Most of the problems I hit had nothing to do with this specific chip and everything to do with generic SWD debugging:
- Don’t marry one programmer. When the WCH-LinkE won’t cooperate, the ST-Link might (and vice versa).
- VTREF must see voltage. The chip can be powered and you’ll still get nowhere until the ST-Link sees a reference voltage. I didn’t know that 😐 (or the AI agent was wrong).
- Watch CubeProgrammer’s messages. “Cannot identify the device” on a PY32 doesn’t necessarily mean bad wiring – it just means the tool doesn’t recognize a non-STM32 by ID. Don’t let it send you down the wrong path.
- OpenOCD is more universal. For foreign Cortex-M parts a generic target is far more flexible than CubeProgrammer.
So yes, a failure. But an instructive one – both about cheap microcontrollers and about using an AI agent.
Product note: Power-on is a single button on the side of the board. The enclosure is 3D-printed.
Power-off works by placing the board LEDs-down and leaving it untouched for about ten seconds – it shuts itself off.
Link to the LED Fluid Simulation

Tools used: OpenOCD (xPack build), ST-Link on NUCLEO-C031C6, Zadig (WinUSB driver), multimeter, and plenty of patience.
PY32 parts you can actually program easily
If the PY32 caught your eye but you want a smoother on-ramp than wrestling with the F403, grab the cheaper PY32F002, PY32F003 or PY32F030 series – the most common parts that the community actually supports.

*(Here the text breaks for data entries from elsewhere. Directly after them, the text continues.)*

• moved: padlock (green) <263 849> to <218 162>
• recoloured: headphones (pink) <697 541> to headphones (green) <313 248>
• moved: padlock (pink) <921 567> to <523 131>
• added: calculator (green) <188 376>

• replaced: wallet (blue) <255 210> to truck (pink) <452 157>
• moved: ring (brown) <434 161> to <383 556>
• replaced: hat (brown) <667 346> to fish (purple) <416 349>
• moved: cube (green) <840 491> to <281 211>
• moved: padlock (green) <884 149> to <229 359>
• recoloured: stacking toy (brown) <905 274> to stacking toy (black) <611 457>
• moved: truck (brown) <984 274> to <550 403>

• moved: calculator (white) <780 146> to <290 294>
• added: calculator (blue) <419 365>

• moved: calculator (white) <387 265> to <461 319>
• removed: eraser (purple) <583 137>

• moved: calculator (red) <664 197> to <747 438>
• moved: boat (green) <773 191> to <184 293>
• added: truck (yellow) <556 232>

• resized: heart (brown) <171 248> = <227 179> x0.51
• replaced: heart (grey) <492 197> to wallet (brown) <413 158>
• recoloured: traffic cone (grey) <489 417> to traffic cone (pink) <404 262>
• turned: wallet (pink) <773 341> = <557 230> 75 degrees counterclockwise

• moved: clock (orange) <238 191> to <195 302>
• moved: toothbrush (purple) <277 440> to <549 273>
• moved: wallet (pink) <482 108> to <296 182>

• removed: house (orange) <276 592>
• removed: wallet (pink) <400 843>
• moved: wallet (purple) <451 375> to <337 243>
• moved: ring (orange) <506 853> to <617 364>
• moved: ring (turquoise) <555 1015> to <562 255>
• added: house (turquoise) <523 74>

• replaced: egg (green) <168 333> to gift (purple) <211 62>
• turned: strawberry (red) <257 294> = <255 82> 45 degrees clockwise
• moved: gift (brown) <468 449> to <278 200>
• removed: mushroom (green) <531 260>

Unlike the F403 (Cortex-M4) these are simpler Cortex-M0+ cores, but they come with ready-to-use infrastructure: the community Arduino core (py32duino/Arduino-PY32) lets you program them straight from the Arduino IDE the way you already know, PlatformIO has board definitions for the F003/F030, and ready-made GCC/CMake templates (IOsetting/py32f0-template, decaday/py32f0-cmake) produce a working binary in minutes.
You can flash them with the same ST-Link you already have running, or with a cheap DAPLink. For learning and first LED blinking this series is far more pleasant – save the F403 for when you feel like hand-rolling a toolchain.